BANHO DE CHUVA

Quando eu era criança encantava-me ver a água correr célere depois de uma chuvarada, por uma pequena ladeira existente bem defronte a porta da minha casa.

A chuva transformava a minha rua, antes poeirenta, num lamaçal escorregadio e quase intransponível. Por ali transitavam inúmeras pessoas vindas e indo para o centro da cidade e, a maioria escorregava na lama e caía, fazendo a minha alegria e dos meus amigos, plateia afoita que sentada à beira da rua, ficava a espera dos tombos dos incautos.

A chuva deixava poças, onde o céu se refletia, e as nuvens passeando rápidas pelo espelho encantado da poça de água, fascinavam o eu menino.

É sabido que, ninguém dá importância a uma poça de água. Só se presta atenção a ela, para evitar molhar os pés, ou sujar os sapatos; mas, não é bem assim. As crianças bem pequenas, sim, lhes dão importância, - são fascinadas por elas - e, embora as mães as previnam de não pisarem nelas, elas não as ouvem, e fazem questão de meterem o pezinho exatamente dentro da poça e com força; espirrando água suja por todos os lados. De propósito. Eu e os meus amigos fazíamos filas e marchávamos como soldadinhos pisando firmes nas poças de águas. Ficávamos totalmente enlameados, mas, isso não contava; contava sim, a felicidade que sentíamos.

Divertia-me, também, juntamente com o meu irmão e alguns amigos, em represar a água da enxurrada, fazendo diques de barro, lutando contra a corredeira, para detê-la por curto tempo. Colocando barquinhos de papel, brincando de por limites às águas, e eufórico por controlar impulsos desordenados, opondo-lhes lei e regra.

Ah! Ia me esquecendo do melhor, o banho de chuva.

Meu Deus!

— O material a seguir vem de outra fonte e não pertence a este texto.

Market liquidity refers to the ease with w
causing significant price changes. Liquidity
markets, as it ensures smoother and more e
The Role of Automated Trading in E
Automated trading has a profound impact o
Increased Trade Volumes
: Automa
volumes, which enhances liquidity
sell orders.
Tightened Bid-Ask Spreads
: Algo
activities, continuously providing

Como era bom!

Havia também, onde hoje se encontra um nobre bairro, uma lagoa cuja água estava sempre arrepiada de emoção pela brisa da tarde que passava, e que a fazia chegar em ondazinhas curtas junto aos barrancos abruptos dos outeiros, num azul imenso espelhando o céu.

Gosto de recordar os dias chuvosos ou de inverno, quando as nuvens e a neblina vinham esparzir seu véu cinzento de mistério rente às águas. Quando o vento soprava e arrepiava num frêmito amoroso as águas beijadas da lagoa, formando ondas pequeninas e ligeiras, rebrilhantes à luz do sol poente na calma das tardes. Quando juntamente com meus amigos contemplávamos aquelas águas calmas e azuis, cujo espírito repousava naquele suave e rebrilhante estremecer das águas.

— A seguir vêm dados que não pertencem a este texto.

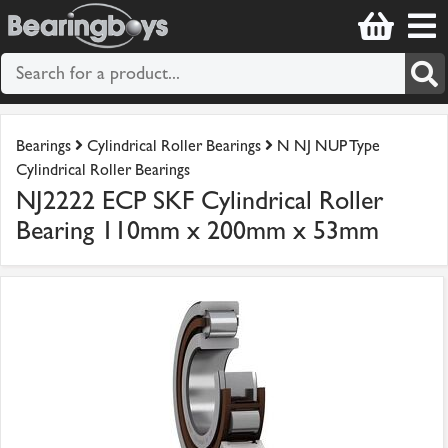
Bearings
Cylindrical Roller Bearings
N NJ NUP Type
Cylindrical Roller Bearings
NJ2222 ECP SKF Cylindrical Roller
Bearing 110mm x 200mm x 53mm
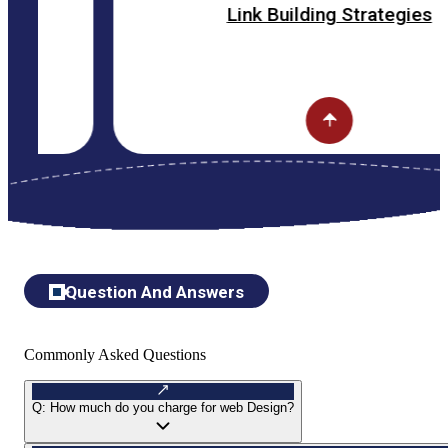
Link Building Strategies
Question And Answers
Commonly Asked Questions
Q:
How much do you charge for web Design?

Hoje, bem sei, são novos tempos; tentar viver como naqueles dias torna-se utópico. Existe o perigo iminente.

Vejo meus filhos brincando apenas com videogames e ou computador. Raramente podem brincar na rua; não jogam futebol; não soltam pipas e nunca fizeram barquinhos de papel para soltar na enxurrada; banho de chuva então, nem pensar, a mãe, com razão, não permite devido à violência que impera nas ruas. Ficam reclusos em casa; é mais seguro.